Цель задания: Приведите заново участок текста об этнократиях от слов «На наш взгляд, необходимыми» до слов «общенациональных (общероссийских) интересов.», заменив «Стимулирование» на «Поощрение».

Избранный фрагмент:
Эту систему нельзя одномоментно сломать, к чему, судя по всему, склоняется часть федеральной администрации под влиянием своих экспертов. Бюрократические методы здесь не только не эффективны, но, как показывает исторический опыт, только активируют адаптационный потенциал этнократий или провоцируют обострение этнополитической обстановки.

Этнократии и этнокланы можно трансформировать постепенно, регулируя процесс как тактически, так и стратегически. Необходимо создание условий, когда традиционалистские механизмы воспроизводства этноэлит будут наполнены модернизационным содержанием – необходимое образование, способность эффективно и профессионально управлять, некоррумпированность и т.д. Речь идет не о формальных критериях (у этнократий подчас впечатляющие анкетные данные: два – три высших образования, включая профильное, ученые степени и т.д.), а о реальных качествах. Под любой бюрократический, сугубо административный проект будет воспроизведена необходимая этнократическая, этноклановая декорация – имитация требуемых критериев, индикаторов и т.д.

Решить проблему невозможно без изменений социально-экономической реальности, выработки идеологической определенности и формирования новой политической культуры. Просто, но бесполезно запугивать неэффективные этноэлиты внешним управлением или пытаться растворить их в чехарде административно-территориальных реформ. Имперский и советский опыт даже в своих зрелых формах оказался в этом смысле малопродуктивным. К тому же современный федеральный центр сам испытывает дефицит в профессиональных и компетентных менеджерах, тем более не коррумпированных.

На наш взгляд, необходимыми условиями преодоления этноэтатизма и трансформации этнократий в современные региональные элиты являются:

- Артикуляция центральной властью интегрирующей национальной идеологии и национальной стратегии на основе общенациональной дискуссии;

- Выработка их региональных инвариантов;

- Стимулирование внутрироссийской социальной мобильности в интересах развития регионов;

- Реализация крупных инвестиционных проектов на Юге России, модернизирующих социальный процесс, по инициативе и при гарантиях федерального центра;

- Стимулирование (а не обычная бюрократическая боязнь) территориальной самоорганизации граждан на решение местных проблем в контексте общенациональных (общероссийских) интересов.

Набор данных:
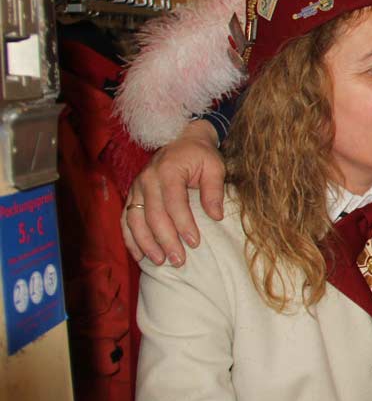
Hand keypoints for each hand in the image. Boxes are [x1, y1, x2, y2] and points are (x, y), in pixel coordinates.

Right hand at [122, 120, 224, 266]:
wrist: (181, 139)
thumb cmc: (200, 155)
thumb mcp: (214, 166)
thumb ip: (214, 190)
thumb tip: (216, 216)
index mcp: (168, 171)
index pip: (174, 203)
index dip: (183, 225)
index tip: (195, 243)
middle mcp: (148, 180)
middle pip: (154, 215)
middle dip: (166, 240)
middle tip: (179, 260)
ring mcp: (136, 188)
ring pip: (135, 220)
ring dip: (146, 243)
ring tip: (160, 261)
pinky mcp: (132, 195)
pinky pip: (125, 219)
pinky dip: (130, 239)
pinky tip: (139, 255)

Результат выполнения:
На наш взгляд, необходимыми условиями преодоления этноэтатизма и трансформации этнократий в современные региональные элиты являются:

- Артикуляция центральной властью интегрирующей национальной идеологии и национальной стратегии на основе общенациональной дискуссии;

- Выработка их региональных инвариантов;

- Поощрение внутрироссийской социальной мобильности в интересах развития регионов;

- Реализация крупных инвестиционных проектов на Юге России, модернизирующих социальный процесс, по инициативе и при гарантиях федерального центра;

- Поощрение (а не обычная бюрократическая боязнь) территориальной самоорганизации граждан на решение местных проблем в контексте общенациональных (общероссийских) интересов.